There’s room for growth yet if Ikigai Asset Management Chief Investment Officer Travis Kling’s new Bitcoin “insurance policy” op-ed offers any clues.
Thererin, Kling perceptively noted:
“Today global gold supplies are valued at $8 trillion. If the world decides Bitcoin is a superior store of value to gold, the price of Bitcoin will likely increase significantly from current levels. In the meantime, central banks and governments around the world are proving the profound need for a non-sovereign, hard-capped supply, global, immutable, decentralized, digital store of value.”
And with the possibility of getting annualized investment returns going forward via second-layer Lightning Network nodes, the long-term future of bitcoin seems safely aimed toward further maturation.

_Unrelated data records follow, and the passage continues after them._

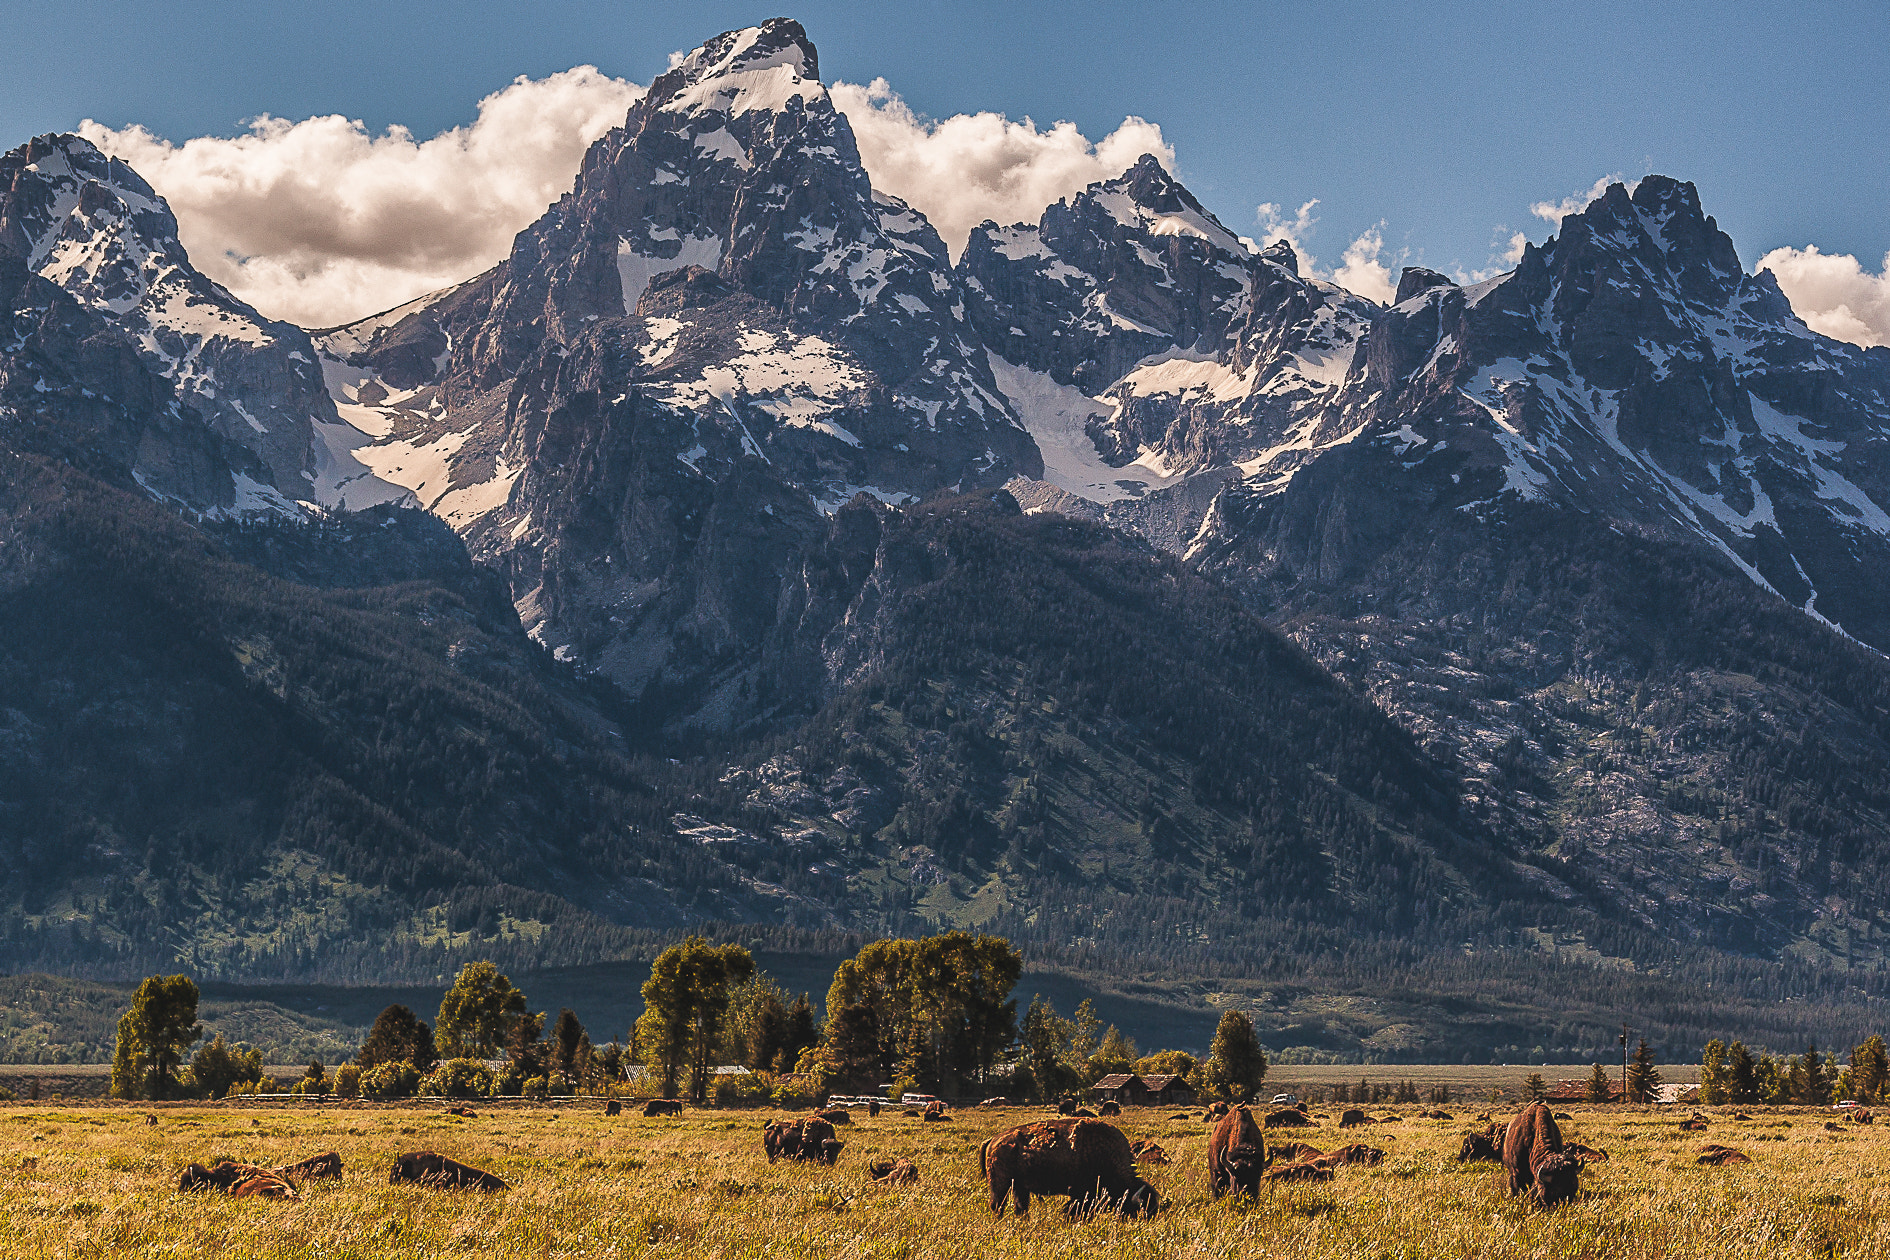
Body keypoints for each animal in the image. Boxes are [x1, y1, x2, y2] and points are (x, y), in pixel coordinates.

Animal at [982, 1125, 1156, 1224]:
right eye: (1140, 1208)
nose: (1145, 1223)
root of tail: (993, 1140)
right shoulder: (1083, 1195)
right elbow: (1074, 1209)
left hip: (1019, 1186)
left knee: (1020, 1207)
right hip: (1001, 1184)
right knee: (998, 1205)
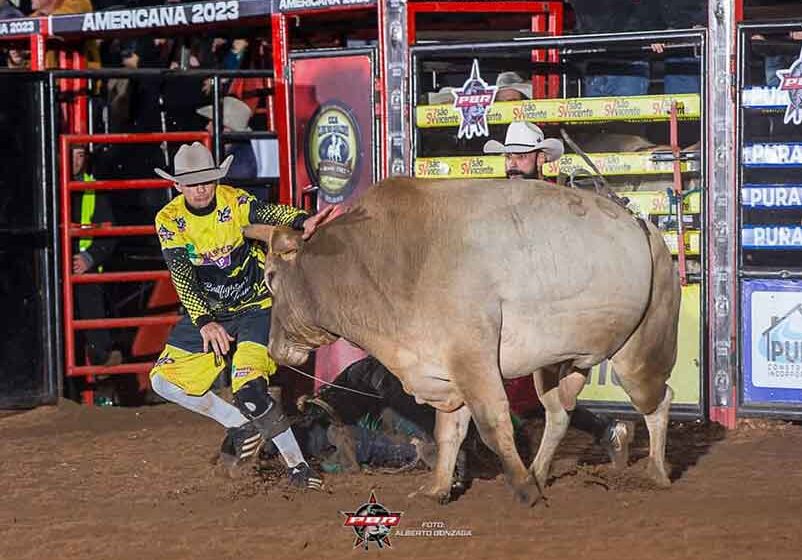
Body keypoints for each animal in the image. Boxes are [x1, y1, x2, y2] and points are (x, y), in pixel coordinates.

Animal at [242, 179, 676, 508]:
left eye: (270, 277)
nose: (275, 349)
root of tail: (641, 225)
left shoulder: (472, 357)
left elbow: (492, 423)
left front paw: (523, 491)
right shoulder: (442, 368)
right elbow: (448, 431)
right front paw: (437, 488)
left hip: (637, 355)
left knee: (658, 400)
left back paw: (656, 473)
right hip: (555, 364)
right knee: (558, 413)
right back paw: (539, 471)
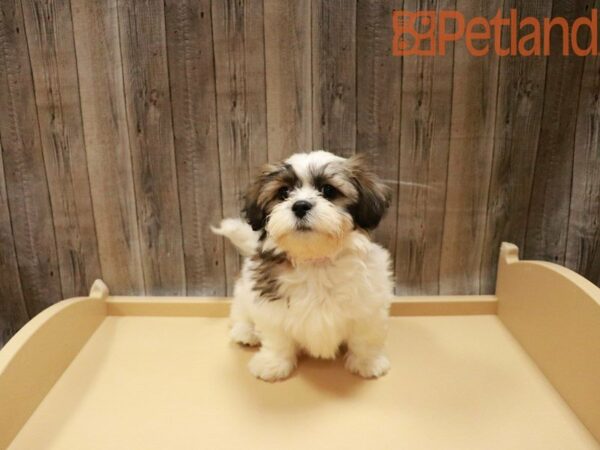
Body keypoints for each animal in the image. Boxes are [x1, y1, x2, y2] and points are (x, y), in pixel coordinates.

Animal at [212, 150, 394, 380]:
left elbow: (365, 336)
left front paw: (367, 362)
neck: (315, 261)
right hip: (245, 291)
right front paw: (273, 363)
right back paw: (246, 331)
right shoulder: (271, 309)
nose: (300, 205)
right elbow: (277, 338)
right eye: (283, 192)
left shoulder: (369, 304)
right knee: (240, 311)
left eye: (328, 190)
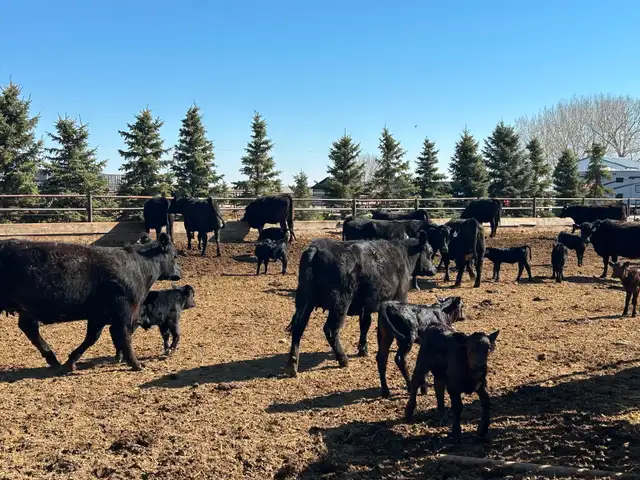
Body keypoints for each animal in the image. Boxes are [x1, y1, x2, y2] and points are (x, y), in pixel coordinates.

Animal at [0, 233, 181, 372]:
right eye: (174, 255)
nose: (180, 272)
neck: (139, 267)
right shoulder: (125, 312)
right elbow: (125, 337)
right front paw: (136, 364)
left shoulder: (98, 315)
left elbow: (92, 338)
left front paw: (70, 362)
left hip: (27, 310)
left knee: (29, 328)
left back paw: (53, 360)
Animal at [284, 232, 437, 377]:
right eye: (429, 253)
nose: (434, 269)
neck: (403, 254)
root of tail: (315, 248)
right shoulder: (400, 297)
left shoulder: (366, 305)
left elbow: (365, 325)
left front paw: (363, 348)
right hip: (340, 303)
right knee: (330, 329)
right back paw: (343, 359)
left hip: (304, 301)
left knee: (298, 327)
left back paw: (292, 363)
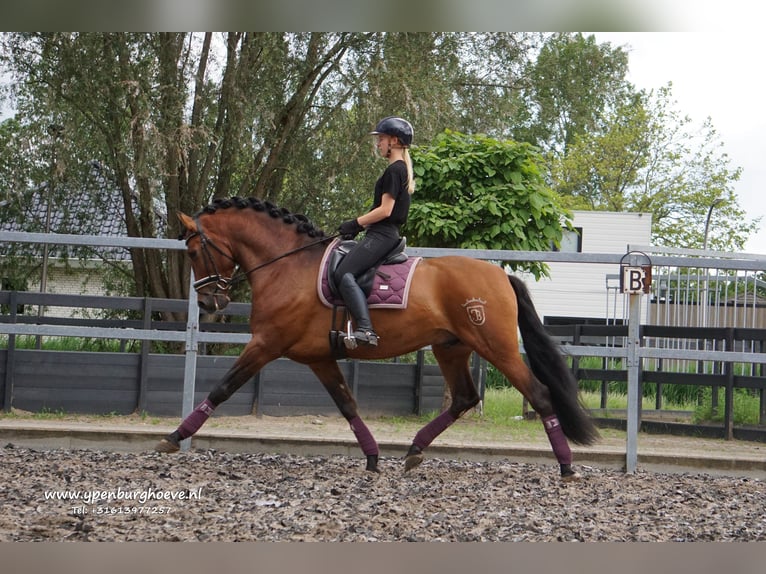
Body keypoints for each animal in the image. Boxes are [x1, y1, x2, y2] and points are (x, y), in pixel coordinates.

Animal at [156, 198, 600, 482]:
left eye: (193, 251)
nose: (210, 301)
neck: (288, 266)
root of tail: (500, 275)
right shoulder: (318, 358)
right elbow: (347, 405)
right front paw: (371, 459)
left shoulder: (265, 344)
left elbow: (223, 387)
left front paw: (173, 438)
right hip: (450, 348)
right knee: (463, 398)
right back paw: (414, 451)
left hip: (497, 347)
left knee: (539, 395)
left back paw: (566, 467)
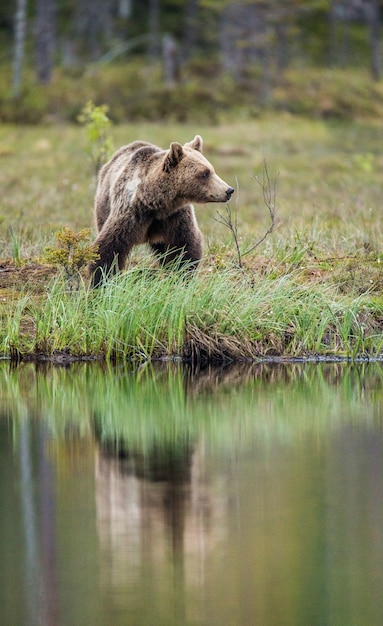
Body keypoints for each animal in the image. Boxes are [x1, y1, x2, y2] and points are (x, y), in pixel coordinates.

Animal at [89, 135, 234, 286]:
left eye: (211, 170)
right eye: (205, 173)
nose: (228, 190)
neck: (155, 204)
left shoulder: (175, 216)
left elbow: (185, 246)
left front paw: (182, 276)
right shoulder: (131, 213)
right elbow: (110, 246)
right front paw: (101, 281)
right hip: (103, 208)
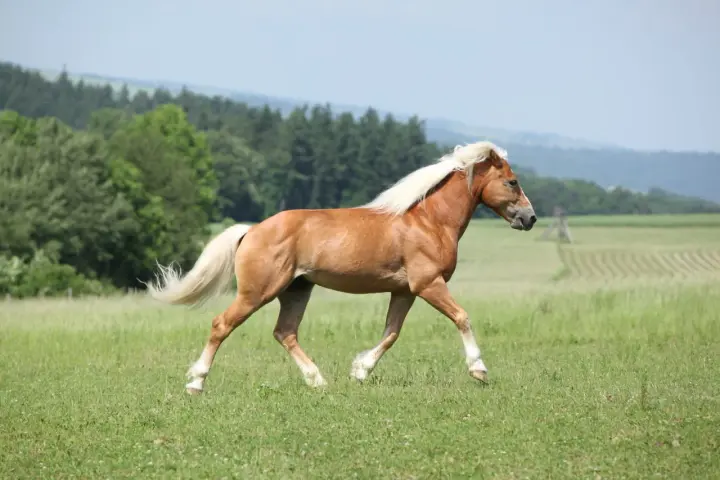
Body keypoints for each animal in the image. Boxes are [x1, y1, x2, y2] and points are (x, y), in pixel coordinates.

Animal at [147, 141, 537, 394]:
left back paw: (318, 381)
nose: (530, 218)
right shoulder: (429, 283)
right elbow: (461, 317)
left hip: (296, 290)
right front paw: (479, 370)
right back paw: (196, 382)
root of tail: (252, 230)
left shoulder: (404, 290)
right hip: (259, 291)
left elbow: (391, 334)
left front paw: (360, 371)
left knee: (285, 333)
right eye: (512, 181)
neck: (428, 221)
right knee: (222, 325)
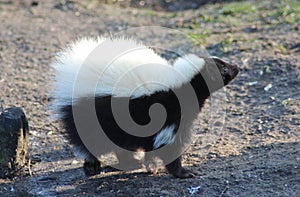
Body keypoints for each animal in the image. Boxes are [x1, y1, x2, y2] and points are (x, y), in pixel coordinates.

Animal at [51, 36, 239, 179]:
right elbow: (168, 145)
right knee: (88, 141)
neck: (181, 84)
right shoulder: (169, 116)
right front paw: (183, 172)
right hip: (90, 114)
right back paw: (92, 166)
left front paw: (151, 166)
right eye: (223, 68)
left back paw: (130, 162)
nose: (237, 67)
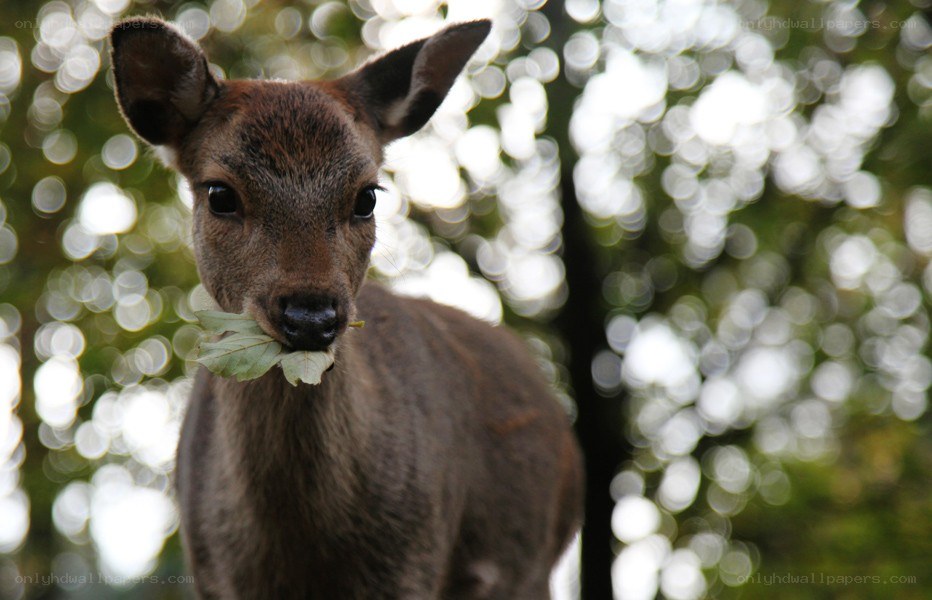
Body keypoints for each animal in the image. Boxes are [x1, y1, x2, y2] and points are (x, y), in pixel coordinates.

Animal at [109, 16, 583, 600]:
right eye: (220, 193)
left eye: (367, 196)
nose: (311, 316)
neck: (302, 557)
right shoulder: (211, 574)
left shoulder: (416, 561)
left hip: (532, 565)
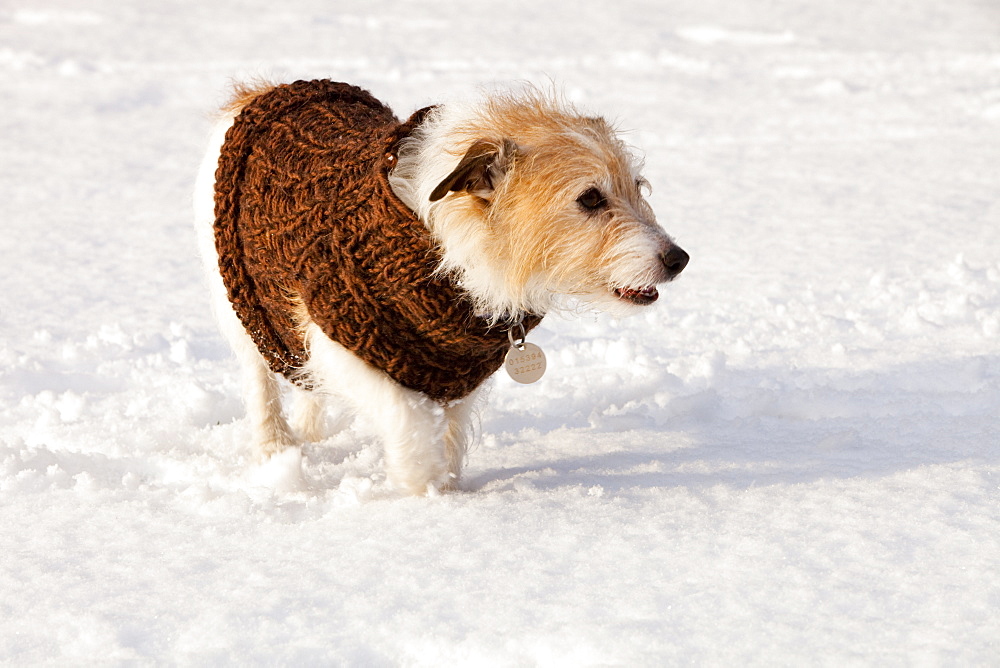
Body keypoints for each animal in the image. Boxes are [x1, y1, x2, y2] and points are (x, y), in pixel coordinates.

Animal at [193, 79, 688, 496]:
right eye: (590, 198)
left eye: (638, 186)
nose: (678, 259)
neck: (444, 250)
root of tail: (263, 92)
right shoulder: (341, 337)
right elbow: (407, 418)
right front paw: (425, 497)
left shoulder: (455, 372)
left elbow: (447, 433)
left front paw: (446, 492)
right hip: (248, 308)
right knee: (261, 381)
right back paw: (277, 455)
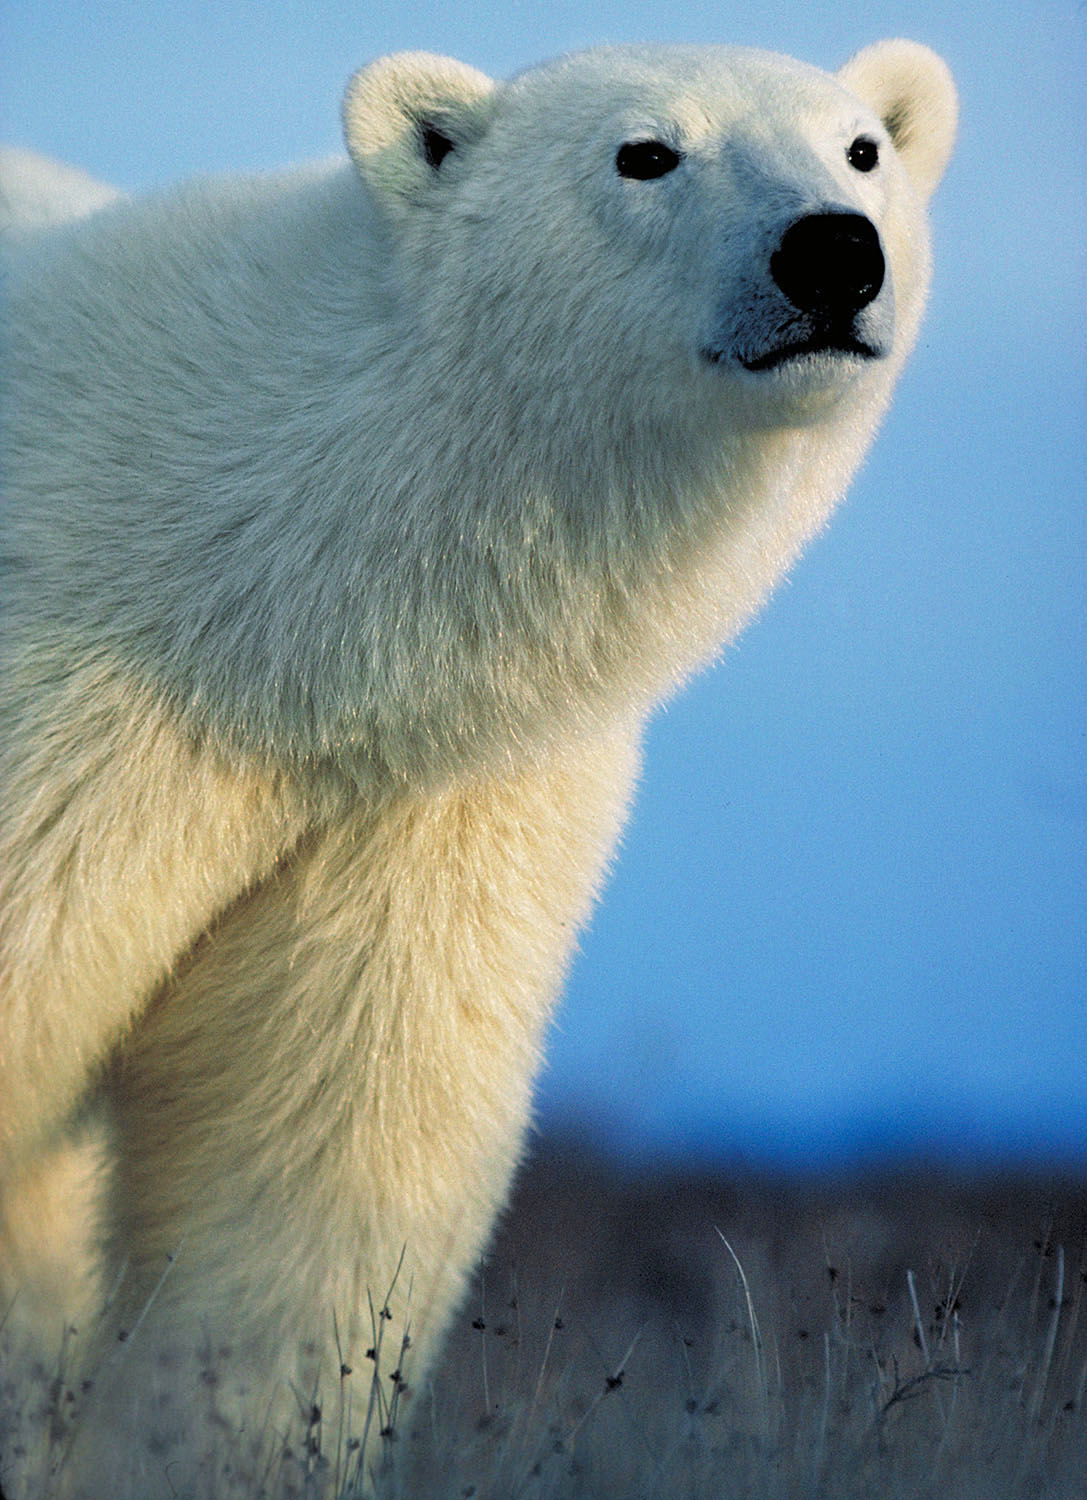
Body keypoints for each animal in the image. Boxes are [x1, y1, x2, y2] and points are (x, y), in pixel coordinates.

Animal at [0, 38, 956, 1497]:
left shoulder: (421, 809)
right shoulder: (71, 710)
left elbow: (319, 1168)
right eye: (643, 153)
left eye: (861, 147)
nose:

BitMEX Research were able to earn an annualised investment return of almost 1% (on our outbound channel balance), based on the most profitable fee bucket, by running a Lightning node. pic.twitter.com/ph2xzBBP7t
— BitMEX Research (@BitMEXResearch) March 27, 2019
Things are still very early on, in any case. And that dynamic is simultaneously a downside and a blessing for the genesis crypto.